I don’t tend to think of myself as a tech dependent guy. I’m probably fooling myself, of course. I use my computer and iPad a ton. I watch television and listen to digital music. But the big thing for me is that I don’t have a smartphone. What I have may not even rank as a feature phone: a $14.99 special on a pay-as-you go plan. There’s not much to check on it, so I tend not to pull it out. So I’m not addicted, right?
But last week my email was acting up, probably because of distributed denial of service attack on Spamhaus. That reminded me really quickly of how much I need email, especially for communication with students.

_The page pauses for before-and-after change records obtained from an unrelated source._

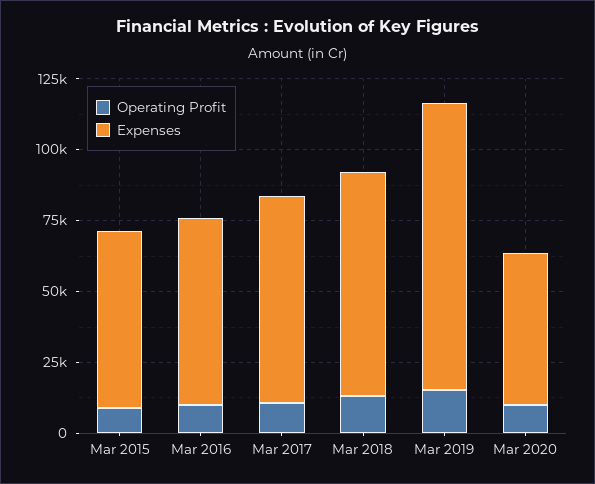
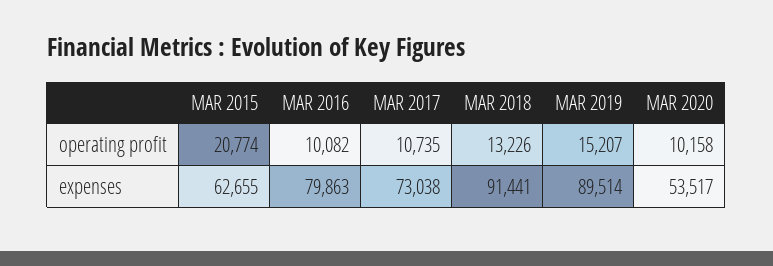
  {
    "Operating Profit": {
-     "Mar 2015": 10000,
+     "Mar 2015": 20774,
      "Mar 2016": 10082,
      "Mar 2017": 10735,
      "Mar 2018": 13226,
      "Mar 2019": 15207,
      "Mar 2020": 10158
    },
    "Expenses": {
      "Mar 2015": 62655,
-     "Mar 2016": 65000,
+     "Mar 2016": 79863,
      "Mar 2017": 73038,
-     "Mar 2018": 80000,
+     "Mar 2018": 91441,
-     "Mar 2019": 100000,
+     "Mar 2019": 89514,
      "Mar 2020": 53517
    }
  }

But it could be worse. As David Meyer wrote on March 28 at Gigaom:
According to the Associated Press, on Wednesday the Egyptian Navy detained three scuba divers in a dinghy near Alexandria, who were “cutting the undersea cable” of local telco Telecom Egypt. This was confirmed on the Navy’s Facebook page. Egyptian news agency MENA identified the affected cable as SMW4: the same one whose cutting caused an internet slowdown in parts of Africa, the Middle East and Asia…
Incidentally, the SMW4 cable more properly known as South East Asia–Middle East–Western Europe 4 or SEA-ME-WE 4 was also involved in a very serious outage five years ago, which cut the capacity of the main Europe-Middle East connection by 75 percent. This one appears to have been less drastic.
So, we are literally hanging by a thread. A thick thread, but a thread nonetheless.
On the upside, both the digital and analog hacking incidents have passed and systems seem to be back to normal.
Maybe I should just stick to my feature phone.